Маркович выглянул из-под козырька крыльца на тучу, покачал шляпой, как самолет крыльями.
– Смотри не припозднись. Похоже, обложной, а то и циклон достал. Была бы гроза, так это ненадолго, а тут не гремит, не сверкает, – оценил он обстановку опытным взглядом. – Если что, звони, я завтра на ремонт автобус ставлю. В случае чего, могу отпроситься у начальства.
Сашка даже рукой махнул на такие страхи.
– Я еще на танцы схожу. Какой там циклон! То потухнет, то погаснет… – припомнил он рыбацкую поговорку родственника.
– В таком разе танго советую, а вот вальс не танцуй, – озарился Маркович прощальной усмешкой. – Не подсклизнись на «сковородке». Так вы, студенты, кажись, прозвали танцплощадку у себя в городе…
Через минуту за забором рыкнул «ижак» и под аккомпанемент усиливающегося дождя потарахтел на юго-западный край Степновки, куда неотвратимо надвигалась черная пелена.
Сашка посмотрел на тазик с карасями. Надо чистить рыбу, хочешь не хочешь. Наточил кухонный ножик о край печки, приставил помойное ведро к столу и принялся на разделочной деревяшке скоблить да потрошить еще трепыхающихся бронзовых с серебряным отливом карасей. Дело это заняло никак не меньше двух часов, которые скрашивал концерт по радио. «Жил да был черный кот за углом… – с озорной бесшабашностью распевала шлягер сезона московская певичка Миансарова своим девчоночьим голоском, – …и кота ненавидел весь дом!»

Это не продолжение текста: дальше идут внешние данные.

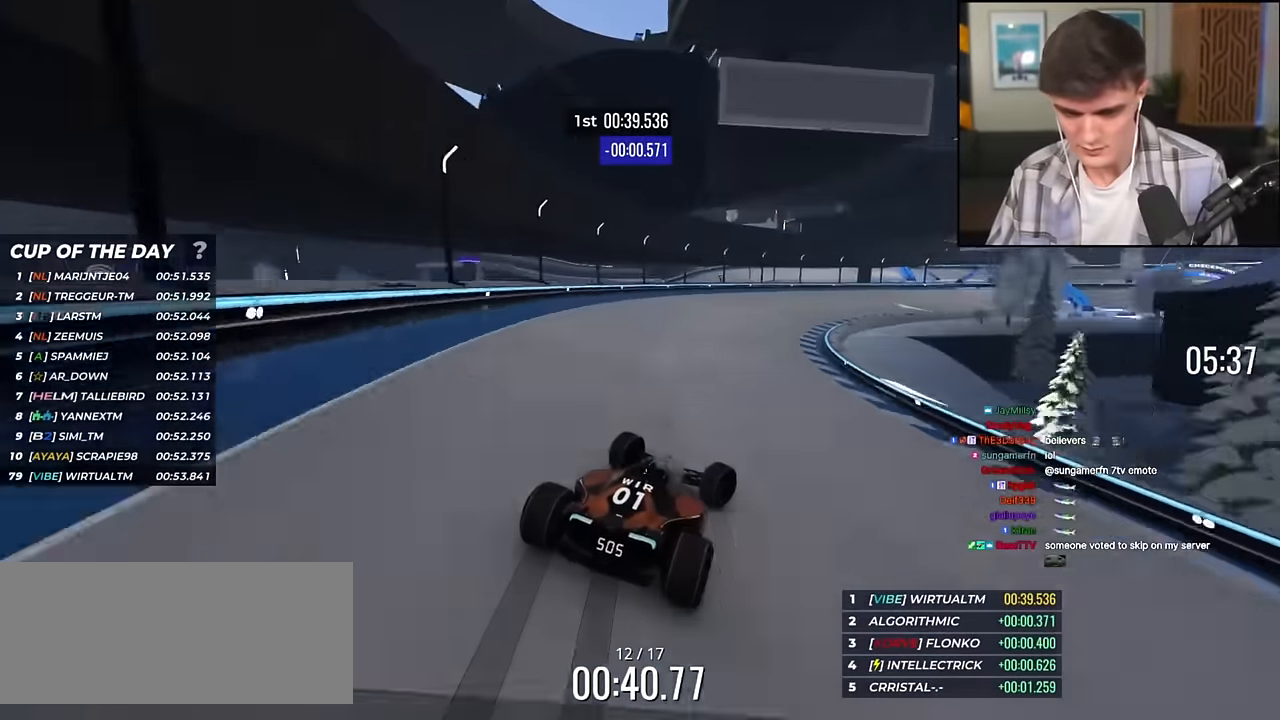
{"keys": ["right", "up"], "events": []}
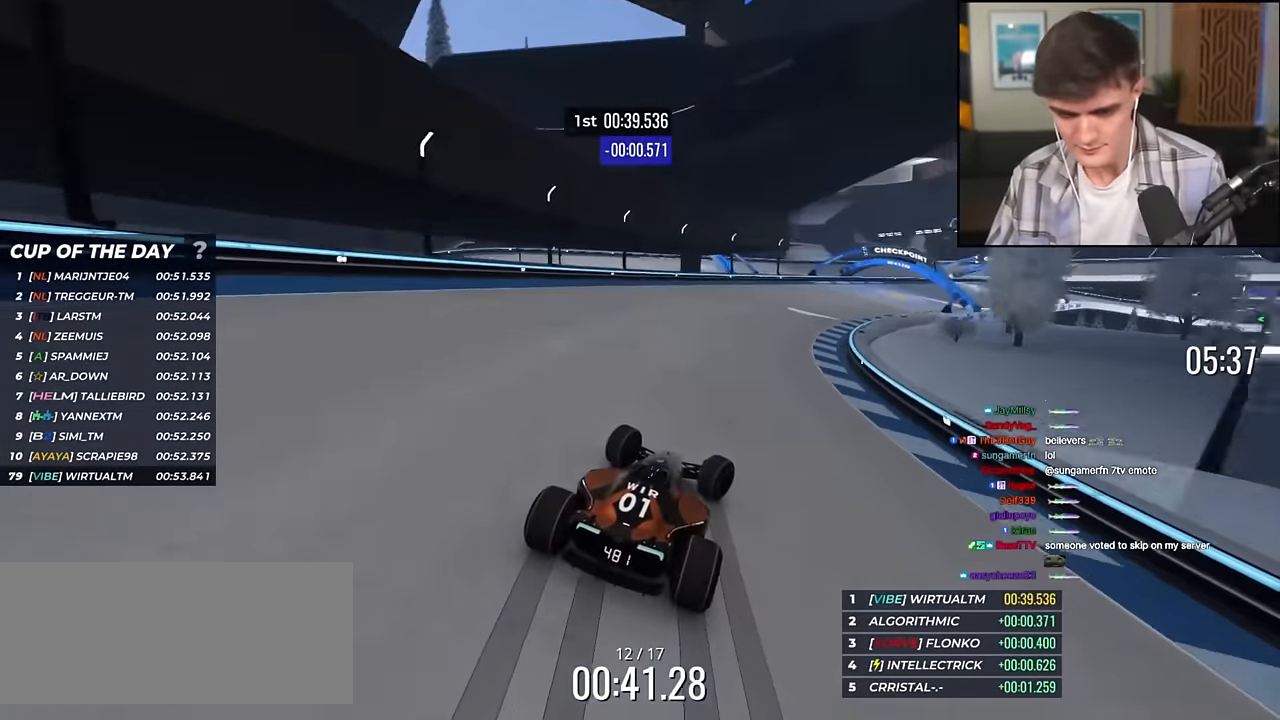
{"keys": ["right", "up"], "events": []}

Опровергая эту нелепицу, у ног Сашки терся кот Мурсик, прибежавший с улицы спасаться от дождя. Летом он жил вполне самостоятельно, домой заглядывал попить молока, добывая остальную пищу где придется. Случалось, и разбойничал, принося в ограду чужих цыплят, о чем немедленно сообщали соседи. Вихорев-отец кота бил нещадно веником, приговаривая: «Ах ты, собака!» После этого Мурсик исчезал на несколько дней, страсти улегались, а по возвращении кот всегда был молчаливо прощаем, о чем свидетельствовала полная мисочка с молоком. Масти Мурсик пестрой, пятна идут не вразброс, а пропорционально, на спине красуется черное седельце, грудь и брюхо сверкают аристократической белизной, лапки обуты в темные сапожки, а кончики завершаются белыми носочками, которые посерели в походах. Величиной и статью кот не блещет, вполне средних размеров, но пружинист и быстр, как уссурийский тигр, если бы того сумели сократить до Мурсиковой комплекции.
Свежую озерную рыбу Мурсик не особо жалует, предпочитая ей речную, живущую в проточной водице. Разнюхал что к чему! Но на сей раз оголодавший кот не привередничал: получив очищенного карася, поволок его под стол и принялся с хрустом уписывать подношение. Сашке кота тоже жалко, живет дома, почитай, один-одинешенек, питание нерегулярное, промысел опасный. В зоне риска постоянно.